*** Recorded information ***

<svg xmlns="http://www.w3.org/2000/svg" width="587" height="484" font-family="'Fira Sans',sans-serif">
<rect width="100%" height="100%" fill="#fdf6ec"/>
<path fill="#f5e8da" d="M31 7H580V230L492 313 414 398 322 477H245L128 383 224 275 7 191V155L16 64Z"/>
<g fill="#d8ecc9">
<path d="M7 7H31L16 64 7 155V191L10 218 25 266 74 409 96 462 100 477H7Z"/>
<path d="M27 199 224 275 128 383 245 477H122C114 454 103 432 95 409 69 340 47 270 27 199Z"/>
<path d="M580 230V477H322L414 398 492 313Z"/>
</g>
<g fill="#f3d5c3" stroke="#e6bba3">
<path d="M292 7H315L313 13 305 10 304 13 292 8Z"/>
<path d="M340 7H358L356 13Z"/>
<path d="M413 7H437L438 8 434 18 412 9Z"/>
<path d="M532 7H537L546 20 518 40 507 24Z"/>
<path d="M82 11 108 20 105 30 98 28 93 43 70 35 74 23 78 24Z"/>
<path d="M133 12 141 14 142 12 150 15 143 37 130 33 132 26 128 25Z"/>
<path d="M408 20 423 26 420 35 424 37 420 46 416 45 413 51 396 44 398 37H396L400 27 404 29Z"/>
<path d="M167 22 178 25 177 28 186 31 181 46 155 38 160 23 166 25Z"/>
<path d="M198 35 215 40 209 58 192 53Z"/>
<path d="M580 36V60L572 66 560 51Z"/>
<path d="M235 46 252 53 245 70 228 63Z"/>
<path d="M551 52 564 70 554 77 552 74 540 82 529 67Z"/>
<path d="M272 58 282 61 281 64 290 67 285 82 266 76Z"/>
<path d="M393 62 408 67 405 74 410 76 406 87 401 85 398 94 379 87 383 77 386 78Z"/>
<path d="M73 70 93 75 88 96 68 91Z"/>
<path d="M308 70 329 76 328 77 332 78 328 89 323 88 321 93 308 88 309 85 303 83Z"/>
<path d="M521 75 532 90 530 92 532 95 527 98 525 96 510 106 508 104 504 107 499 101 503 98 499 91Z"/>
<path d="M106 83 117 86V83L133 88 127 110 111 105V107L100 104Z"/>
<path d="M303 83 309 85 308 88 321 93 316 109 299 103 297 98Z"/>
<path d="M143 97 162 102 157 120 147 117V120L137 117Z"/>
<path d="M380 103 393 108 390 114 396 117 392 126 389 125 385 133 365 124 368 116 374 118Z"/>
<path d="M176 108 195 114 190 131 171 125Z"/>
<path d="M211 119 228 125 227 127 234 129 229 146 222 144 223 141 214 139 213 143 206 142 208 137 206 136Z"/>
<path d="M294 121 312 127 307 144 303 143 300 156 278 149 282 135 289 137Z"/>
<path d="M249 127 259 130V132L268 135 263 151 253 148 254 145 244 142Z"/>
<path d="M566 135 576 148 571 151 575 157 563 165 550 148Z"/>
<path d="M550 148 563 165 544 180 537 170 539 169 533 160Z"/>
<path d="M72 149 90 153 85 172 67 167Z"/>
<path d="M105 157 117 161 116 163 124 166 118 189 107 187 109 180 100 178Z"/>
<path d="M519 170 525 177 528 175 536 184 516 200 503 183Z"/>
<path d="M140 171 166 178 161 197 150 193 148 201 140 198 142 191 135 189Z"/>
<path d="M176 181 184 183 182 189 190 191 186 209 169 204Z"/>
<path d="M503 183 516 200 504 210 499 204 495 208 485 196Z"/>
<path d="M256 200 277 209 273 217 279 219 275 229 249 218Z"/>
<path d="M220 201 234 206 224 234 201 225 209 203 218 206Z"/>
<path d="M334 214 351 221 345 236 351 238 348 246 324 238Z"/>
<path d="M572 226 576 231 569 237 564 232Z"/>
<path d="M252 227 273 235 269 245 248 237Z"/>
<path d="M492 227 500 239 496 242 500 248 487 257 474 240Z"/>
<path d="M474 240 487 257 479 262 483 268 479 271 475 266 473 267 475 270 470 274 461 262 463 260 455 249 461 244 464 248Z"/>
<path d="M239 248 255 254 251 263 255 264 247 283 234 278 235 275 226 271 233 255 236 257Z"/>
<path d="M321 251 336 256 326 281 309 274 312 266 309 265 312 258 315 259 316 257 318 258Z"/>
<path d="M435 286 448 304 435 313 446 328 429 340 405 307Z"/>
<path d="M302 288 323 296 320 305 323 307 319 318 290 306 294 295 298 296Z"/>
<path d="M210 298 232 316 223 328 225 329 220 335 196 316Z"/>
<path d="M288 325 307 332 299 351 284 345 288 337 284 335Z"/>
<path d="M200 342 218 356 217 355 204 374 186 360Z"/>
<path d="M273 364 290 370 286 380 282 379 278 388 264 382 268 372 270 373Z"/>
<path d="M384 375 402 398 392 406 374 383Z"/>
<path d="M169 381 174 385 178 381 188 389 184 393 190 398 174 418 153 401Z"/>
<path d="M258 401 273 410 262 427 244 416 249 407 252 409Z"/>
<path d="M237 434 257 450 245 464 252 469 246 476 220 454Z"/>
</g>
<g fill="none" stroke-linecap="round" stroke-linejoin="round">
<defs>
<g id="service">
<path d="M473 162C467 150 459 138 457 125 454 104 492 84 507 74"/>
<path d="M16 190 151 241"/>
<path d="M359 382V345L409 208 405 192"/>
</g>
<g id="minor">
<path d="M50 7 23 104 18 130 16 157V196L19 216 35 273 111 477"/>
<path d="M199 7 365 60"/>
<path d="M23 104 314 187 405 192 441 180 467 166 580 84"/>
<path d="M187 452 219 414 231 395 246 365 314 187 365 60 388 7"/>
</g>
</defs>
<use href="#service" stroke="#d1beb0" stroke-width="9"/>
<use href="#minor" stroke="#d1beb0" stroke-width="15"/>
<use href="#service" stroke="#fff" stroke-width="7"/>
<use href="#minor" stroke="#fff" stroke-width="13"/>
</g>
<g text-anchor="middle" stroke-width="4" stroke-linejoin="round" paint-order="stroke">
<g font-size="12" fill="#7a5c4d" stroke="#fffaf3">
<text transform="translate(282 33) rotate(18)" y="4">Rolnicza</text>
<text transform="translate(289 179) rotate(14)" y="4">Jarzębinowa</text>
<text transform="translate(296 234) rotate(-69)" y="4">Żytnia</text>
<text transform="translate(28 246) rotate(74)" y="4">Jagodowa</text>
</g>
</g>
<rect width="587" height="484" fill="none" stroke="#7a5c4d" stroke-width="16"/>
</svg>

***

## Problem description
Repeat the material in full. Nothing may differ.

## Answer to this exercise
<svg xmlns="http://www.w3.org/2000/svg" width="587" height="484" font-family="'Fira Sans',sans-serif">
<rect width="100%" height="100%" fill="#fdf6ec"/>
<path fill="#f5e8da" d="M31 7H580V230L492 313 414 398 322 477H245L128 383 224 275 7 191V155L16 64Z"/>
<g fill="#d8ecc9">
<path d="M7 7H31L16 64 7 155V191L10 218 25 266 74 409 96 462 100 477H7Z"/>
<path d="M27 199 224 275 128 383 245 477H122C114 454 103 432 95 409 69 340 47 270 27 199Z"/>
<path d="M580 230V477H322L414 398 492 313Z"/>
</g>
<g fill="#f3d5c3" stroke="#e6bba3">
<path d="M292 7H315L313 13 305 10 304 13 292 8Z"/>
<path d="M340 7H358L356 13Z"/>
<path d="M413 7H437L438 8 434 18 412 9Z"/>
<path d="M532 7H537L546 20 518 40 507 24Z"/>
<path d="M82 11 108 20 105 30 98 28 93 43 70 35 74 23 78 24Z"/>
<path d="M133 12 141 14 142 12 150 15 143 37 130 33 132 26 128 25Z"/>
<path d="M408 20 423 26 420 35 424 37 420 46 416 45 413 51 396 44 398 37H396L400 27 404 29Z"/>
<path d="M167 22 178 25 177 28 186 31 181 46 155 38 160 23 166 25Z"/>
<path d="M198 35 215 40 209 58 192 53Z"/>
<path d="M580 36V60L572 66 560 51Z"/>
<path d="M235 46 252 53 245 70 228 63Z"/>
<path d="M551 52 564 70 554 77 552 74 540 82 529 67Z"/>
<path d="M272 58 282 61 281 64 290 67 285 82 266 76Z"/>
<path d="M393 62 408 67 405 74 410 76 406 87 401 85 398 94 379 87 383 77 386 78Z"/>
<path d="M73 70 93 75 88 96 68 91Z"/>
<path d="M308 70 329 76 328 77 332 78 328 89 323 88 321 93 308 88 309 85 303 83Z"/>
<path d="M521 75 532 90 530 92 532 95 527 98 525 96 510 106 508 104 504 107 499 101 503 98 499 91Z"/>
<path d="M106 83 117 86V83L133 88 127 110 111 105V107L100 104Z"/>
<path d="M303 83 309 85 308 88 321 93 316 109 299 103 297 98Z"/>
<path d="M143 97 162 102 157 120 147 117V120L137 117Z"/>
<path d="M380 103 393 108 390 114 396 117 392 126 389 125 385 133 365 124 368 116 374 118Z"/>
<path d="M176 108 195 114 190 131 171 125Z"/>
<path d="M211 119 228 125 227 127 234 129 229 146 222 144 223 141 214 139 213 143 206 142 208 137 206 136Z"/>
<path d="M294 121 312 127 307 144 303 143 300 156 278 149 282 135 289 137Z"/>
<path d="M249 127 259 130V132L268 135 263 151 253 148 254 145 244 142Z"/>
<path d="M566 135 576 148 571 151 575 157 563 165 550 148Z"/>
<path d="M550 148 563 165 544 180 537 170 539 169 533 160Z"/>
<path d="M72 149 90 153 85 172 67 167Z"/>
<path d="M105 157 117 161 116 163 124 166 118 189 107 187 109 180 100 178Z"/>
<path d="M519 170 525 177 528 175 536 184 516 200 503 183Z"/>
<path d="M140 171 166 178 161 197 150 193 148 201 140 198 142 191 135 189Z"/>
<path d="M176 181 184 183 182 189 190 191 186 209 169 204Z"/>
<path d="M503 183 516 200 504 210 499 204 495 208 485 196Z"/>
<path d="M256 200 277 209 273 217 279 219 275 229 249 218Z"/>
<path d="M220 201 234 206 224 234 201 225 209 203 218 206Z"/>
<path d="M334 214 351 221 345 236 351 238 348 246 324 238Z"/>
<path d="M572 226 576 231 569 237 564 232Z"/>
<path d="M252 227 273 235 269 245 248 237Z"/>
<path d="M492 227 500 239 496 242 500 248 487 257 474 240Z"/>
<path d="M474 240 487 257 479 262 483 268 479 271 475 266 473 267 475 270 470 274 461 262 463 260 455 249 461 244 464 248Z"/>
<path d="M239 248 255 254 251 263 255 264 247 283 234 278 235 275 226 271 233 255 236 257Z"/>
<path d="M321 251 336 256 326 281 309 274 312 266 309 265 312 258 315 259 316 257 318 258Z"/>
<path d="M435 286 448 304 435 313 446 328 429 340 405 307Z"/>
<path d="M302 288 323 296 320 305 323 307 319 318 290 306 294 295 298 296Z"/>
<path d="M210 298 232 316 223 328 225 329 220 335 196 316Z"/>
<path d="M288 325 307 332 299 351 284 345 288 337 284 335Z"/>
<path d="M200 342 218 356 217 355 204 374 186 360Z"/>
<path d="M273 364 290 370 286 380 282 379 278 388 264 382 268 372 270 373Z"/>
<path d="M384 375 402 398 392 406 374 383Z"/>
<path d="M169 381 174 385 178 381 188 389 184 393 190 398 174 418 153 401Z"/>
<path d="M258 401 273 410 262 427 244 416 249 407 252 409Z"/>
<path d="M237 434 257 450 245 464 252 469 246 476 220 454Z"/>
</g>
<g fill="none" stroke-linecap="round" stroke-linejoin="round">
<defs>
<g id="service">
<path d="M473 162C467 150 459 138 457 125 454 104 492 84 507 74"/>
<path d="M16 190 151 241"/>
<path d="M359 382V345L409 208 405 192"/>
</g>
<g id="minor">
<path d="M50 7 23 104 18 130 16 157V196L19 216 35 273 111 477"/>
<path d="M199 7 365 60"/>
<path d="M23 104 314 187 405 192 441 180 467 166 580 84"/>
<path d="M187 452 219 414 231 395 246 365 314 187 365 60 388 7"/>
</g>
</defs>
<use href="#service" stroke="#d1beb0" stroke-width="9"/>
<use href="#minor" stroke="#d1beb0" stroke-width="15"/>
<use href="#service" stroke="#fff" stroke-width="7"/>
<use href="#minor" stroke="#fff" stroke-width="13"/>
</g>
<g text-anchor="middle" stroke-width="4" stroke-linejoin="round" paint-order="stroke">
<g font-size="12" fill="#7a5c4d" stroke="#fffaf3">
<text transform="translate(282 33) rotate(18)" y="4">Rolnicza</text>
<text transform="translate(289 179) rotate(14)" y="4">Jarzębinowa</text>
<text transform="translate(296 234) rotate(-69)" y="4">Żytnia</text>
<text transform="translate(28 246) rotate(74)" y="4">Jagodowa</text>
</g>
</g>
<rect width="587" height="484" fill="none" stroke="#7a5c4d" stroke-width="16"/>
</svg>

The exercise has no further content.